WheatGP, a genomic prediction method based on CNN and LSTM.
Journal:
Briefings in bioinformatics
PMID:
40275535
Abstract
Wheat plays a crucial role in ensuring food security. However, its complex genetic structure and trait variation pose significant challenges for breeding superior varieties. In this study, a genomic prediction method for wheat (WheatGP) is proposed. WheatGP is designed to improve the phenotype prediction accuracy by modeling both additive genetic effects and epistatic genetic effects.
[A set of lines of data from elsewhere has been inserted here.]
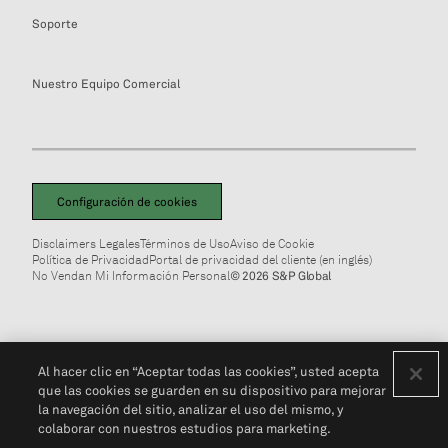
Soporte
Nuestro Equipo Comercial
Configuración de cookies
Disclaimers Legales
Términos de Uso
Aviso de Cookie
Política de Privacidad
Portal de privacidad del cliente (en inglés)
No Vendan Mi Información Personal
© 2026 S&P Global
Al hacer clic en “Aceptar todas las cookies”, usted acepta
que las cookies se guarden en su dispositivo para mejorar
la navegación del sitio, analizar el uso del mismo, y
colaborar con nuestros estudios para marketing.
It is primarily composed of a convolutional neural network (CNN) module and a long short-term memory (LSTM) module. The multilayer CNNs within the CNN module focus on capturing short-range dependencies within the genomic sequence. Meanwhile, the LSTM module, with its unique gating mechanism, is designed to retain long-distance dependency relationships between gene loci in the features. Therefore, WheatGP could comprehensively extract multilevel features from genomic inputs. Compared to ridge regression best linear unbiased prediction (rrBLUP), extreme gradient boosting (XGBoost), support vector regression (SVR), and deep neural network genomic prediction (DNNGP), WheatGP demonstrates a clear advantage in terms of prediction accuracy. The prediction accuracy for wheat yield reaches 0.73, while the prediction accuracies for various agronomic traits range between 0.62 and 0.78. It also exhibits robust performance across other crop types and multi-omics datasets. In addition, SHapley Additive exPlanations (SHAP) is employed to evaluate the contributions of inputs to the predictive model. As a high-performance tool for genomic prediction in wheat, WheatGP opens up new possibilities for achieving efficient and optimized wheat breeding.